Françafrique

La part de l’ombre

par Afrique-Asie , le 1er juin 2005, publié sur ufctogo.com

Le Togo, bien davantage que ne l’avait été la Côte-d’Ivoire d’Houphouët-Boigny, était-il devenu, sous le règne de Gnassingbé Eyadéma, le dernier domicile connu de la diplomatie françafricaine de l’ombre ?

 

Le Togo, bien davantage que ne l’avait été la Côte-d’Ivoire d’Houphouët-Boigny, était-il devenu, sous le règne de Gnassingbé Eyadéma, le dernier domicile connu de la diplomatie françafricaine de l’ombre ? Celle des coups tordus, des mystères bien entretenus, des mensonges méthodiquement orchestrés et des secrets bien gardés sur des intérêts particuliers qui tiennent lieu de “politique franco-africaine”... La mort du dictateur Eyadéma a, sans nul doute, fait basculer un ordre établi depuis le deal néocolonial qui a cours depuis 1958, réduit à un cercle d’initiés français et africains. On saisit mieux aujourd’hui les contours de cette obscure galaxie entretenue, au mépris des règles proclamées et des peuples africains et français, par ses acteurs et lieutenants, dont les actes et projets se sont invariablement révélés contraires à la simple morale qu’ils sont si prompts à prôner par ailleurs.

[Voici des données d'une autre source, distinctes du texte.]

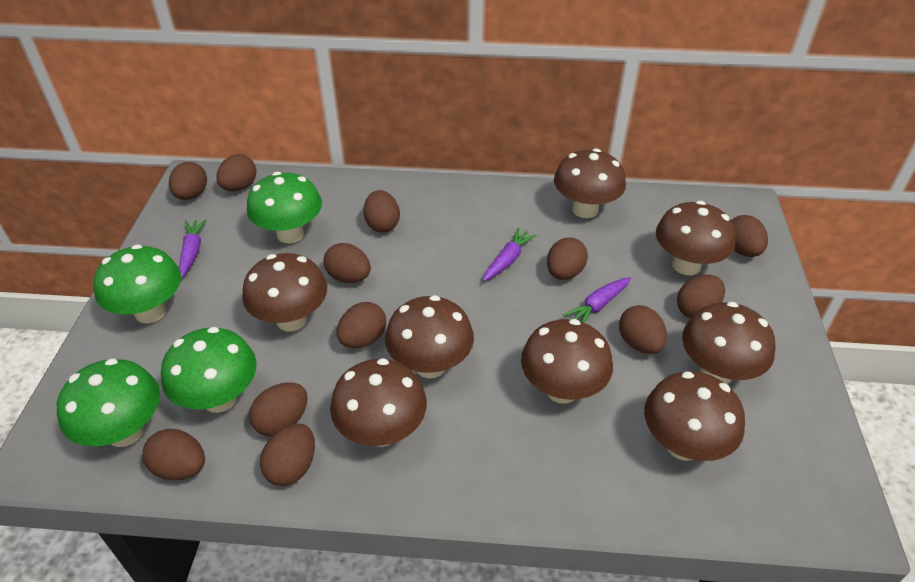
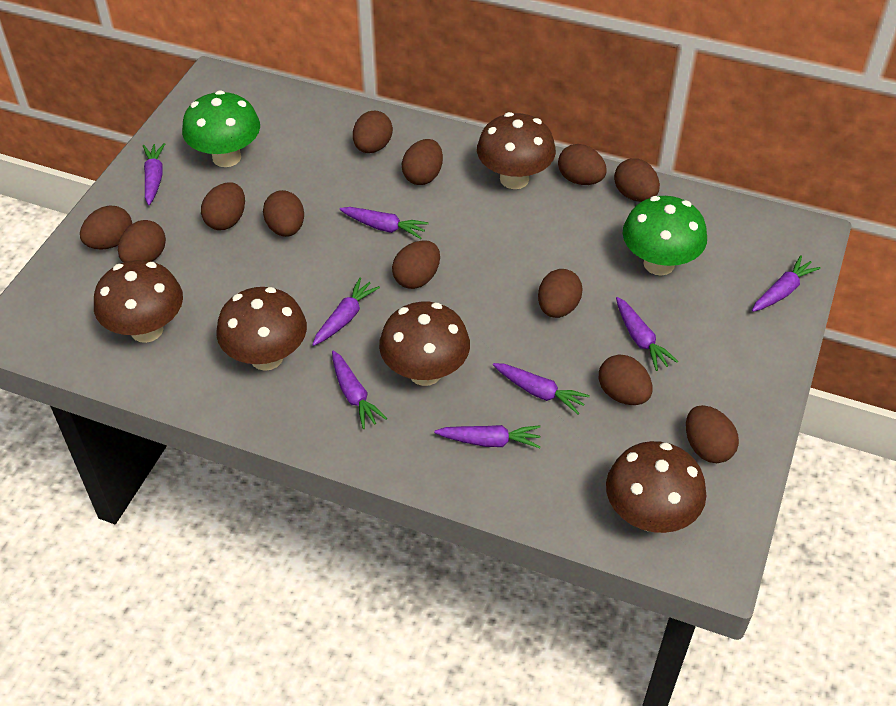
brown mushroom: [242,253,327,331] [330,358,427,447] [385,295,474,378] [521,319,613,404] [554,148,626,218] [644,371,745,461] [656,201,736,275] [682,302,776,384] = 8 -> [94,260,183,343] [216,287,307,371] [379,302,470,386] [477,112,556,189] [606,441,706,533] = 5
green mushroom: [57,358,160,447] [93,244,181,324] [161,327,257,413] [247,172,322,243] = 4 -> [182,90,260,167] [623,196,707,276] = 2
purple carrot: [179,219,207,278] [483,228,537,281] [563,277,631,323] = 3 -> [143,143,165,205] [312,278,380,346] [332,351,387,429] [339,207,428,239] [434,425,541,448] [493,363,590,414] [616,297,678,371] [752,255,821,312] = 8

Dans une Afrique sous l’empire de cet ordre, nulle place pour une démocratie qui s’apparente à un “luxe” superfétatoire, ainsi que l’a signifié sans ambages Jacques Chirac, en 1990, à l’heure de la montée des espoirs démocratiques sur le continent... Le général Eyadéma était l’un des gardiens de ce cercle aussi singulier qu’opaque, une galaxie jalousement gardée, masquée par les discours officiels, mais dont les contreforts ne sauraient indéfiniment résister aux assauts du temps et d’une histoire qui évolue et impose fatalement des règles et exigences nouvelles.
Quelles que soient les péripéties prochaines de la tragédie togolaise, elle indique, à l’instar du drame qui se déroule en Côte-d’Ivoire, et de ceux qui se préparent demain sous d’autres cieux de la Françafrique, la fin d’une époque. Aussi les acteurs de cette galaxie sont-ils confrontés à un choix : soit poursuivre obstinément la défense d’un ordre désormais assiégé par les opinions publiques et le cours des événements, soit accepter de négocier avec l’inexorable mouvement de l’histoire qui sonne le glas d’un système périmé. Un système qui, pour survivre, se défait de son masque désormais superflu, pour n’avoir recours qu’à la violence aveugle et à une diplomatie de la honte comme unique religion. Au nom d’une imprenable raison d’Etat à laquelle l’opinion - française et africaine - ne croit plus et refuse dorénavant de souscrire.